The study also asked the students in five of the countries how much of their total funding income was left once all living costs had been deducted. This was found to be lowest in Denmark (DKK1,298) and highest in Iceland (DKK3,844). It corresponded to 15% of total funds available in Denmark, 23% in Iceland, 26% in Norway, 32% in Sweden and 38.5% in Finland.

The report said previous comparisons have only to a limited extent included the context and the different perspectives from which the support levels can be compared.

International comparisons of student aid are made more difficult by the fact that in other European countries there are, for example, forms of support such as a ‘family allowance’ and tax deductions for the parents of students, which do not exist in the Nordic countries.

“Another significant difference between the Nordic countries and the other European countries is of a cultural nature,” the report says. “This is reflected in the fact that most students in higher education in the Nordic countries are not living with their families, while many students outside the Nordic countries are continuing to live at home during their studies.”

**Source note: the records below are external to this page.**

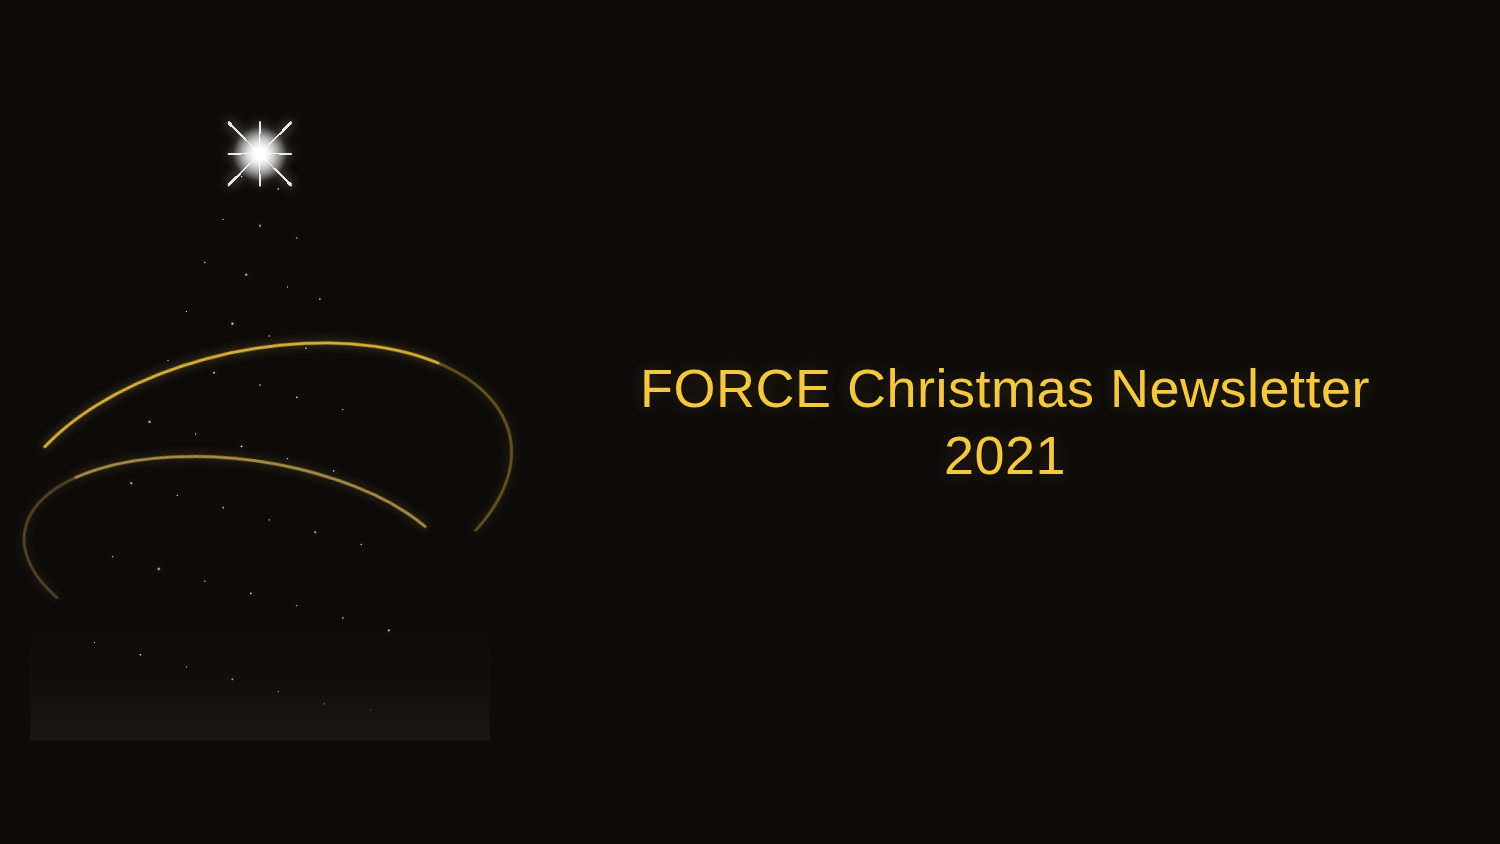FORCE Christmas Newsletter 2021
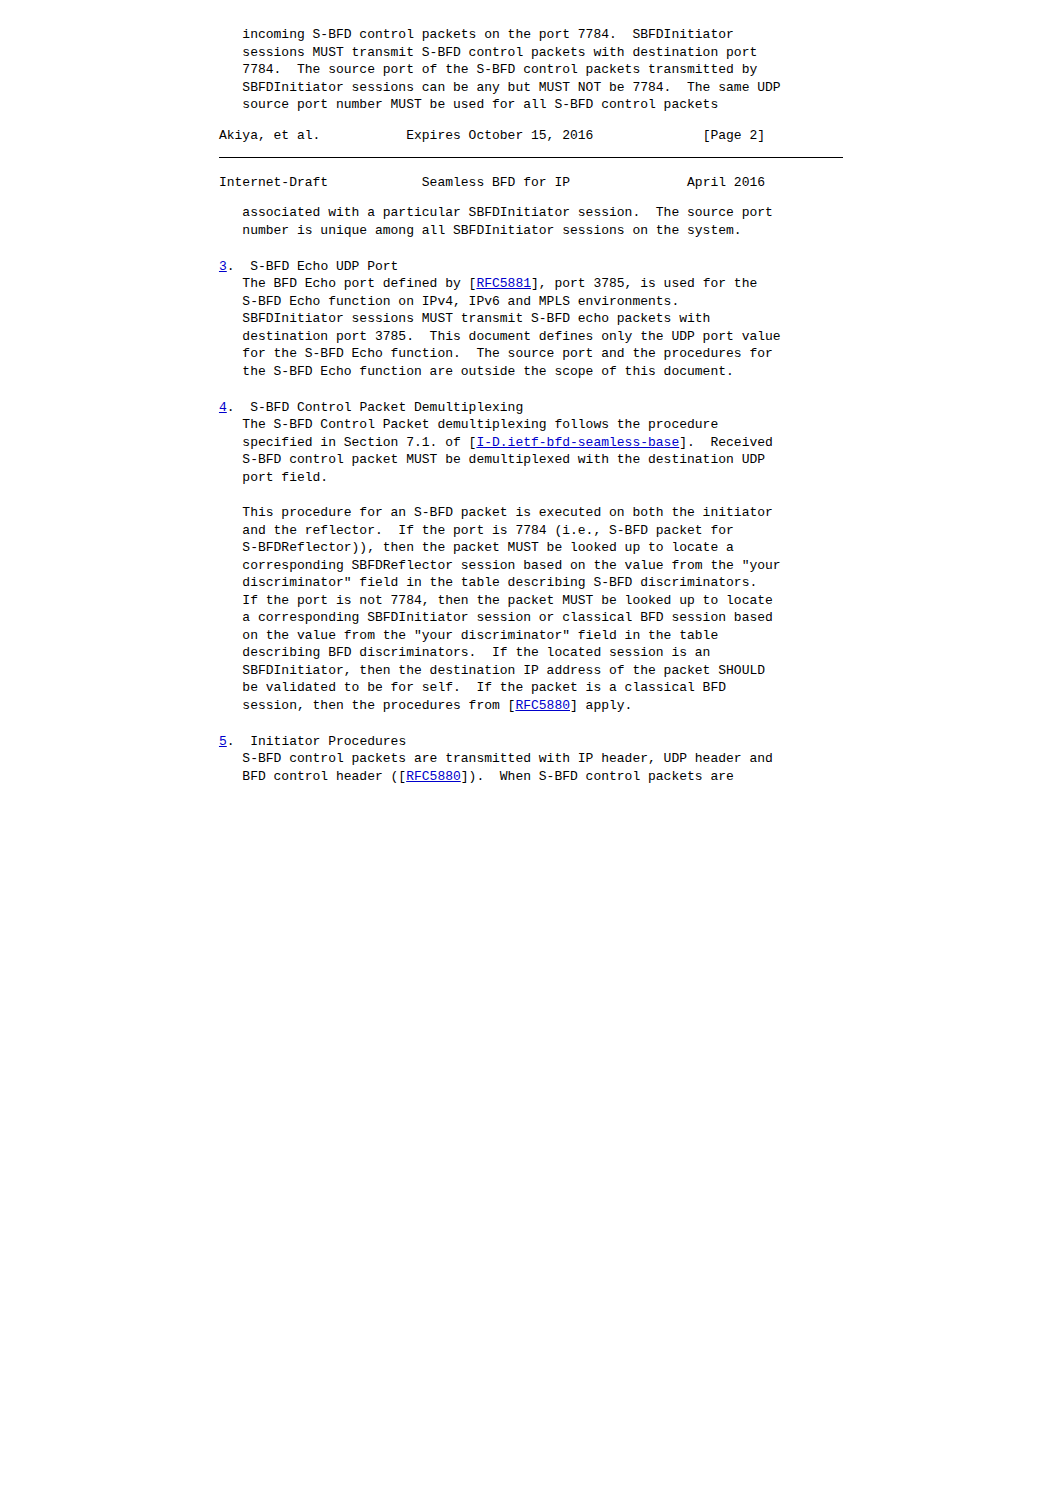incoming S-BFD control packets on the port 7784.  SBFDInitiator
sessions MUST transmit S-BFD control packets with destination port
7784.  The source port of the S-BFD control packets transmitted by
SBFDInitiator sessions can be any but MUST NOT be 7784.  The same UDP
source port number MUST be used for all S-BFD control packets
Akiya, et al. Expires October 15, 2016 [Page 2]
Internet-Draft Seamless BFD for IP April 2016
associated with a particular SBFDInitiator session.  The source port
number is unique among all SBFDInitiator sessions on the system.
3.  S-BFD Echo UDP Port
The BFD Echo port defined by [RFC5881], port 3785, is used for the
S-BFD Echo function on IPv4, IPv6 and MPLS environments.
SBFDInitiator sessions MUST transmit S-BFD echo packets with
destination port 3785.  This document defines only the UDP port value
for the S-BFD Echo function.  The source port and the procedures for
the S-BFD Echo function are outside the scope of this document.
4.  S-BFD Control Packet Demultiplexing
The S-BFD Control Packet demultiplexing follows the procedure
specified in Section 7.1. of [I-D.ietf-bfd-seamless-base].  Received
S-BFD control packet MUST be demultiplexed with the destination UDP
port field.

This procedure for an S-BFD packet is executed on both the initiator
and the reflector.  If the port is 7784 (i.e., S-BFD packet for
S-BFDReflector)), then the packet MUST be looked up to locate a
corresponding SBFDReflector session based on the value from the "your
discriminator" field in the table describing S-BFD discriminators.
If the port is not 7784, then the packet MUST be looked up to locate
a corresponding SBFDInitiator session or classical BFD session based
on the value from the "your discriminator" field in the table
describing BFD discriminators.  If the located session is an
SBFDInitiator, then the destination IP address of the packet SHOULD
be validated to be for self.  If the packet is a classical BFD
session, then the procedures from [RFC5880] apply.
5.  Initiator Procedures
S-BFD control packets are transmitted with IP header, UDP header and
BFD control header ([RFC5880]).  When S-BFD control packets are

ASIN says the report contributes to a more complete picture of student finances in relation to the different student support systems of the Nordic countries.

Finland figures questioned

Esa Hämäläinen, director of administration at the University of Helsinki in Finland, told University World News that the statistics for Finland do not reflect the fact that, although in 2017 there was a change in the student aid and support system – and the support for living costs was moved from the student aid strand to general living support – the students do still get this support.

The loan in Finland is €650 (US$726) per month and the grant is €250 per month. In addition, students are entitled to aid for housing costs, which varies from town to town and is dependent on the rent. Typically, for a student living in a student house it could be around €150 to €200 per month.

“It seems that the comparison does not recognise this,” he said.

"In general, the low student aid and high proportion of loan has been a big issue in Finland. Overall, students would rather work part-time than take the loan. Now, with low interest rates we are witnessing a change taking place and the proportion of students taking a loan is increasing, but it does not change the bigger picture.”

However, he conceded that student aid has not been inflation-protected for decades – this means that the money received has over the years “decreased” in value as purchasing power has gone down.

Call for reform

Stina Vrang Elias, director of the Danish think-tank DEA, has repeatedly called for a re-orientation of the way Danish SU (the state educational grants and loans scheme) is demanding growing public funding.

“If the government wants to cut funding in higher education, it has a better option on its hands than heavy cuts to the budgets of universities. Today, we use as much money on student financing as we use in total investments in the higher education sector, DKK14.7 billion versus DKK14.8 billion. In the period 2006 to 2016 the SU grant costs increased from DKK8.7 billion to DKK15 billion.”

It remains to be seen if the new government led by the Social Democratic Party will look to reform the Danish SU system.

University World News addressed this question to Akademikerne – the Danish Confederation of Professional Associations – whose Chief Adviser Birgit Bangskjær said: “The new comparison study of the Nordic countries looks very interesting, but for the Danish debate on whether or not to reform the student support system, the effect on social mobility in education is crucial.”

“The former Liberale Venstre government failed twice to reform the student support system, because of the broad public as well as political concern that reform would have a negative impact on social mobility in education. The concern is real as evidence shows that Danish student support has had, and does have, a positive impact on social mobility in education.”

*Åland is a self-governed group of islands between Sweden and Finland that is included in Nordic higher education cooperation.